PASSAGE:
-=-=-
Table 1 summarize the results of the usability evaluation of the educational mobile application. This table provides a clear overview of the key usability metrics for the educational mobile application, reflecting the participants' ease of use, satisfaction, engagement, and overall performance. The usability evaluation, conducted with 10 participants, confirmed that the educational mobile application meets its design goals of being user-friendly, adaptive, efficient, and engaging.
Table 1. Summary of Evaluation.
Metric | Description | Result |
Ease of Use | Evaluated by having participants rate the application on a scale from 1 (very difficult) to 5 (very easy) after completing tasks. | Average score: 4.7 (out of 5) |
Task Completion Rate | Percentage of participants who completed assigned tasks (e.g., enrolling in a course, interacting with AI assistant) without external assistance. | 90% (9 out of 10 completed tasks) |
User Satisfaction | Overall satisfaction with the application, rated on a scale of 1 (very dissatisfied) to 5 (very satisfied), based on design, performance, and ease of use. | Average score: 4.7 (out of 5) |
Time Efficiency | Time taken by each participant to complete all assigned tasks, measured in minutes. | Average time: 1.55 minutes |
User Engagement | Average session duration and the number of features interacted with during the session. | Average session duration: 15 minutes |
Error Recovery | Effectiveness of the application’s error recovery, observed by how participants recover from mistakes without external help. | 100% recovery rate (2 participants recovered) |
6. Future Work and Recommendations
This study makes a significant contribution to the body of knowledge by developing a user-centric mobile application that effectively addresses long-standing challenges, including poor user interfaces, low usability, limited functionality, and inadequate integration of modern technology in educational platforms. Additionally, the study introduces a scalable and easily adoptable user-centered development model, presenting an innovative approach to enhancing student engagement and improving the overall learning experience for university students. A novel aspect of this research is the integration of an AI-powered Learning Assistant, which provides personalized support to students. This demonstrates the potential of combining user-centered design with AI-driven learning to enhance the digital learning experience. However, the study suggests future improvements, such as integrating more advanced AI technologies—predictive analytics and adaptive learning algorithms—to further customize learning content to individual needs. Expanding accessibility features, including text-to-speech and customizable interfaces, is also recommended to accommodate a diverse range of users.
-=-=-
STORED DATA:

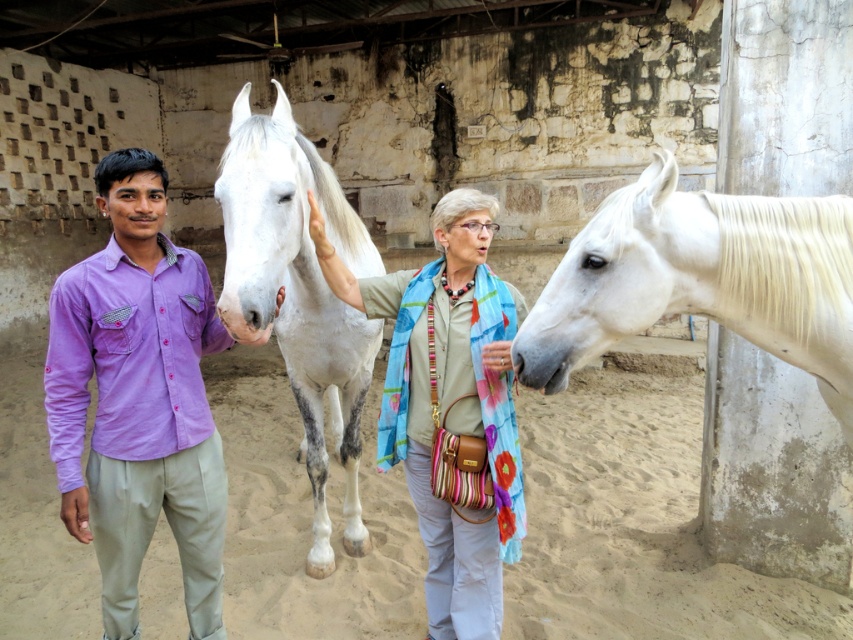
You are a photographer trying to capture a photo of the white speckled fur at center and the purple cotton shirt at left. Based on their positions, which one should you focus on first if you want to include both in your frame without moving the camera?

The purple cotton shirt at left is to the left of white speckled fur at center, so you should focus on the purple cotton shirt at left first to ensure both are in frame without moving the camera.

You are standing in the stable and want to place a new hay bale at point (216,513). If your arm reaches 2 meters, can you reach that point?

The distance of point (216,513) from viewer is 2.37 meters, so no, you cannot reach that point since it is farther than your arm can reach.

In the scene shown: You are a photographer trying to capture a photo of the white glossy horse at right and the light beige scarf at center. If you want to ensure both subjects are fully visible in the frame without cropping, which object should you position closer to the camera?

The white glossy horse at right might be wider than the light beige scarf at center, so you should position the white glossy horse at right closer to the camera to ensure it fits within the frame.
-=-=-
ASSIGNMENT:
Pick up the passage about the usability evaluation of the educational mobile application right after its last sentence, and add a few sentences that carry on its discussion of future work.

ANSWER BOX:
Moreover, integrating the application with institutional learning management systems (LMS) would ensure broader scalability and adoption in academic settings. As the platform evolves, strengthening data security with end-to-end encryption and regular audits will be critical to protecting user information. Future iterations could also incorporate gamification elements to increase student engagement and motivation. To assess the long-term impact on learning outcomes, longitudinal studies are recommended, particularly in diverse educational contexts and developing regions, to ensure adaptability and relevance. Additionally, incorporating collaborative tools such as peer assessments and group learning features would further enrich the learning experience. In summary, the key novel contribution of this study lies in the development of an AI-enhanced, user-centered educational platform that not only addresses existing technological and usability challenges but also sets the stage for more personalized and engaging learning environments tailored to modern educational needs.